▶ Goal of the exercise
Images embedded in the records are excluded; print everything else exactly as given.

*** Begin section ***

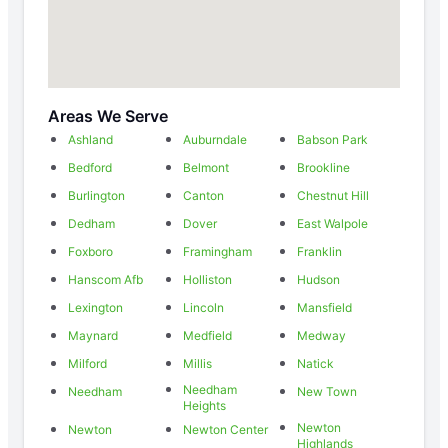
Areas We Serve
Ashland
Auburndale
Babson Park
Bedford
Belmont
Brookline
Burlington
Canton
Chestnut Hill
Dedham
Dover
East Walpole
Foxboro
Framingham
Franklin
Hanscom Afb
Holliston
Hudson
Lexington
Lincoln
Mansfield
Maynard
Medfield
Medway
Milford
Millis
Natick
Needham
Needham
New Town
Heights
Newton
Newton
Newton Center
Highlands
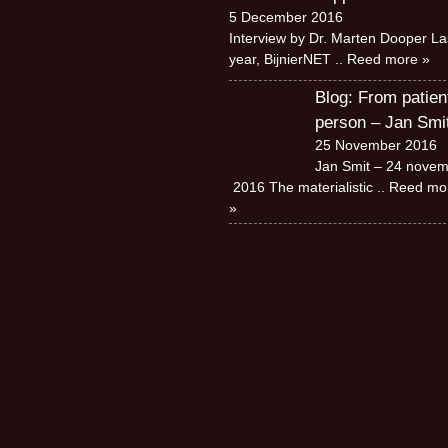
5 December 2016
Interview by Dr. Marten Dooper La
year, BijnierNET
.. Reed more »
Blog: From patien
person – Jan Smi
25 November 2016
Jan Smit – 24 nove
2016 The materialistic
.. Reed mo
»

*** End section ***

▶ Exercise result
Areas We Serve
Ashland
Auburndale
Babson Park
Bedford
Belmont
Brookline
Burlington
Canton
Chestnut Hill
Dedham
Dover
East Walpole
Foxboro
Framingham
Franklin
Hanscom Afb
Holliston
Hudson
Lexington
Lincoln
Mansfield
Maynard
Medfield
Medway
Milford
Millis
Natick
Needham
Needham
New Town
Heights
Newton
Newton
Newton Center
Highlands
5 December 2016
Interview by Dr. Marten Dooper La
year, BijnierNET
.. Reed more »
Blog: From patien
person – Jan Smi
25 November 2016
Jan Smit – 24 nove
2016 The materialistic
.. Reed mo
»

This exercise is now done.